Alternatively, Fred Cavazza (2011) grouped social media around seven primary uses:

  • Publish, with blog platforms (WordPress, Typepad, Blogger, Overblog), microblog (Twitter), social stream services (FriendFeed, Tumblr, Posterous) and wikis (Wikipedia, Wikia, WetPaint)
  • Share, with services allowing you to share videos (YouTube, Dailymotion, Vimeo), photos (Flickr, Picasa, Instagram), links (Delicious, Digg), music (Last, iLike, Spotify, Deezer) or documents (SlideShare, Scribb)
  • Discuss, with bulletin boards (PhpBB, bbPress, Phorum, 4Chan, Gravity), comments management systems (IntenseDebate, Cocomment, Disqus, JS-Kit, Backtype) and social search tools (Quora, Aardvark, Mahalo)
  • Commerce, with customers reviews solutions (BazaarVoice, PowerReviews), collaborative feedbacks tools (UserVoice, GetSatisfaction), recommendation and inspiration communities (Polyvore, StyleHyve, Weardrobe, Hunch), localized coupons (Groupon, LivingSocial), purchase sharing tools (Blippy, Swipely), co-shopping tools (Look'n'Be) and Facebook-shopping tools (ShopTab, Boosket)

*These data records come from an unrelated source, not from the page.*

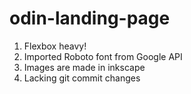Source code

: # odin-landing-page
1. Flexbox heavy!
2. Imported Roboto font from Google API
3. Images are made in inkscape
4. Lacking git commit changes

  • Location, with social location platforms (Foursquare, Gowalla, MyTown, Facebook Places,Google Places), local social networks (Loopt, Whrrl), mobile social networks (Mig33,MocoSpace) and events sharing (Upcoming, Plancast, Zvents, Eventful, Socializr)
  • Network, with personal social networks (MyYearBook, MyLife, CopainsDavant, Badoo), professional social network (LinkedIn, Viadeo, Xing, Plaxo), "traditional" social network (Facebook, MySpace, Orkut, Tagged, Hi5) and social networks creation tools (Ning, KickApps)
  • Games, where you can find traditionnal players from casual gaming (Kongregate, Pogo, PopCap, PlayFirst), but also new comers from social gaming (Zynga, Playfish, Playdom, SGN), as well as mobile gaming (ngmoco, OpenFeint) and virtual worlds for tweens (Habbo, Club Penguin,Poptropica).